Some of these speakers refer to it as the glass ceiling. That's what you're facing when you
graduate hygiene school. There's much more beyond that today. And it's really exciting to see the
opportunities. And like you said, remineralization, laser, speaking, teaching.
Infection control coordinator. Yeah, these are huge things. There's so much opportunity and that's
what's, it can be whatever you make of it. And the other cool thing that I think, you know, I don't
want to get too political in the discussion, but there's a lot of dentists who really don't want to
have all these other things that hygienists can do. They don't want to release these tasks to
hygienists. My thing is not everybody's going to want to do it anyway. Like they can make a lot of
things legal in my state. But I'm not I mean, there's already things that they've made legal in my
state that hygienists say hard. No, I'm not doing that because they don't want to take the
training. They don't want to I mean, they don't want to motivate themselves to have different
things in their schedule every day. And so not everybody's going to do it anyway. And so,
I mean, just make make the credential available and then people can make their own life choices.
Yeah, for sure. And dentists are very dental practice owners are very busy doing so many things in
their practice. That when a hygienist comes up to the dental practice owner and says, hey, Dr.

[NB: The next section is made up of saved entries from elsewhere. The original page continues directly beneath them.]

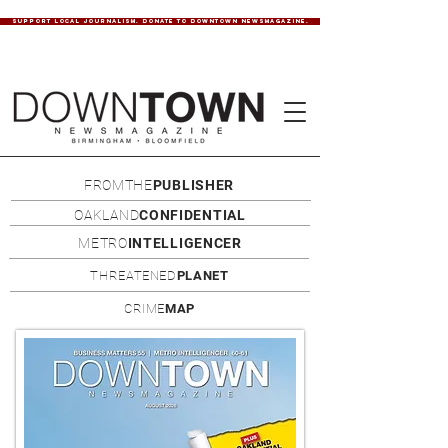
SUPPORT LOCAL JOURNALISM. DONATE TO DOWNTOWN NEWSMAGAZINE.
FROMTHE
PUBLISHER
OAKLAND
CONFIDENTIAL
METRO
INTELLIGENCER
THREATENED
PLANET
CRIME
MAP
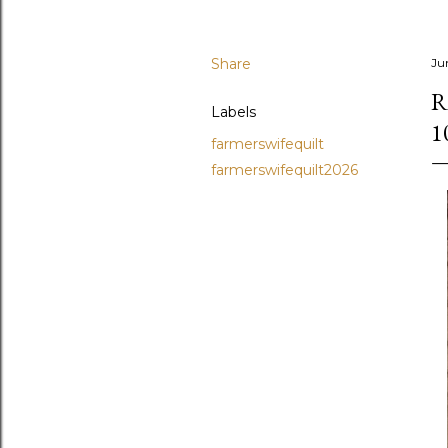
Share
Ju
R
Labels
1
farmerswifequilt
farmerswifequilt2026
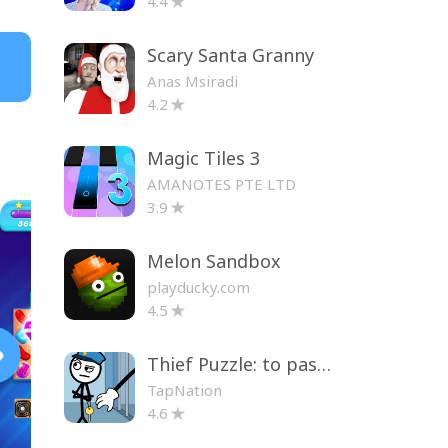
4.4
Scary Santa Granny
Anas Msiradi
4.2
Magic Tiles 3
AMANOTES PTE LTD
3.9
Melon Sandbox
playducky.com
4.5
Thief Puzzle: to pass a level
TapNation
4.6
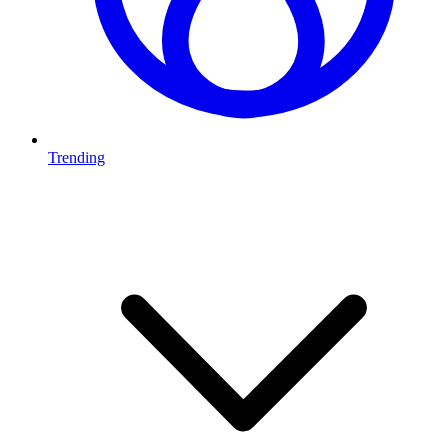
Trending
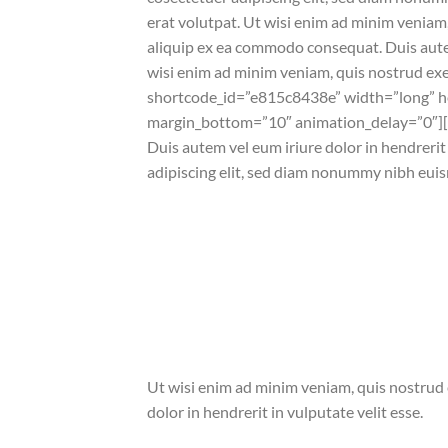
erat volutpat. Ut wisi enim ad minim veniam, 
aliquip ex ea commodo consequat. Duis autem 
wisi enim ad minim veniam, quis nostrud ex
shortcode_id=”e815c8438e” width=”long” he
margin_bottom=”10″ animation_delay=”0″]
Duis autem vel eum iriure dolor in hendrerit 
adipiscing elit, sed diam nonummy nibh euis
Ut wisi enim ad minim veniam, quis nostrud e
dolor in hendrerit in vulputate velit esse.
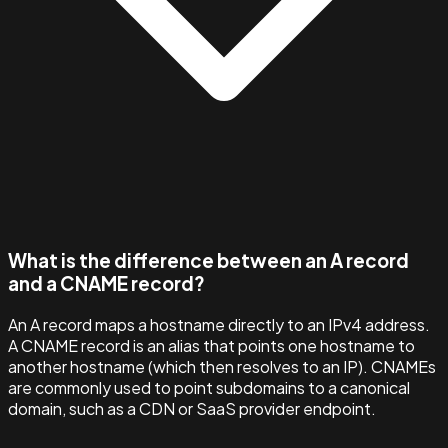
What is the difference between an A record
and a CNAME record?
An A record maps a hostname directly to an IPv4 address.
A CNAME record is an alias that points one hostname to
another hostname (which then resolves to an IP). CNAMEs
are commonly used to point subdomains to a canonical
domain, such as a CDN or SaaS provider endpoint.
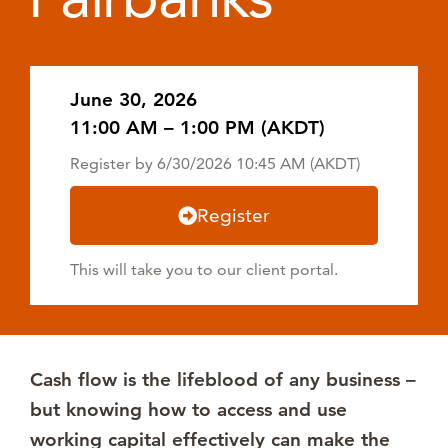
June 30, 2026
11:00 AM – 1:00 PM (AKDT)
Register by 6/30/2026 10:45 AM (AKDT)
Register
This will take you to our client portal.
Cash flow is the lifeblood of any business –
but knowing how to access and use
working capital effectively can make the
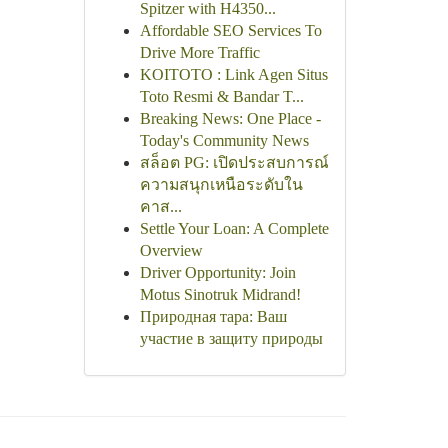
Spitzer with H4350...
Affordable SEO Services To
Drive More Traffic
KOITOTO : Link Agen Situs
Toto Resmi & Bandar T...
Breaking News: One Place -
Today's Community News
สล็อต PG: เปิดประสบการณ์
ความสนุกเหนือระดับใน
คาส...
Settle Your Loan: A Complete
Overview
Driver Opportunity: Join
Motus Sinotruk Midrand!
Природная тара: Ваш
участие в защиту природы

Smith, I have this extra training. I'm trained to be an infection control coordinator. I see some
gaps here in this practice. Would you be okay with me taking charge and giving me some autonomy
into taking this to another level? And this will serve your practice,
serve our practice very well because patients are going to start to see it. It's going to be a
practice builder and everybody wins. And you know, what's really interesting is when I used to take
new training, I would always hang my degree or hang my certification on the wall.

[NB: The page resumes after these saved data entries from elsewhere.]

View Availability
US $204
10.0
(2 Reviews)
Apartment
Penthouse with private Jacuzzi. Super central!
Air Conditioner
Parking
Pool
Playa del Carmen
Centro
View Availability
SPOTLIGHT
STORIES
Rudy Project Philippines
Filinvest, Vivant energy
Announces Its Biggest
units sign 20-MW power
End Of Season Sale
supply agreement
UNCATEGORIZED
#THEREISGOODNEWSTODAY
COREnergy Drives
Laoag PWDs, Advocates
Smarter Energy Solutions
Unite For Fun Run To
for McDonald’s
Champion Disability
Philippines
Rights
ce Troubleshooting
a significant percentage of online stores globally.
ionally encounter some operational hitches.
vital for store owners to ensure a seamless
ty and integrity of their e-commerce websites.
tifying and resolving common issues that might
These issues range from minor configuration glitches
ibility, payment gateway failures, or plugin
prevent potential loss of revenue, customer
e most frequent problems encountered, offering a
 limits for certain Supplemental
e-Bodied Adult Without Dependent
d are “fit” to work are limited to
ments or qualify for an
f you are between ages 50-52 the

And then patients would ask me, oh, you got laser certified. That's so cool. What can you do with
that? Or why did you do that? And then you could say, well, you know, we wanted to do more to be
able to kill the bacteria in your mouth. And so I did that. It's the same thing. Like we sent Angie
to get her CDI PC because we really, you know, in a post COVID world, we really want to make sure
we're keeping you safe. It shows the patients the value, the ROI of having, you know, trust.
I mean, that's really some kind of things that are hard to quantify, but patients are going to stay
with you if they trust you. Yeah. And again, another moral of the story that Emily's getting across
here very well and articulately is when you graduate hygiene school, that's just the beginning.
For sure. You have a whole career ahead of you. There's lots of opportunity.
Get educated. Take continued education courses. Find a mentor. Emily's an amazing mentor,
but she can't be a mentor for everybody. So you have to find your own mentor. But certainly listen
to her and listen to many other KOLs that also have tremendous experience like Emily. Emily, thanks
so much for your time. It's your discussions that make this podcast fun and worthy to our audience.
Thank you very much. Yeah, you bet. Thanks for having me. It was so much fun.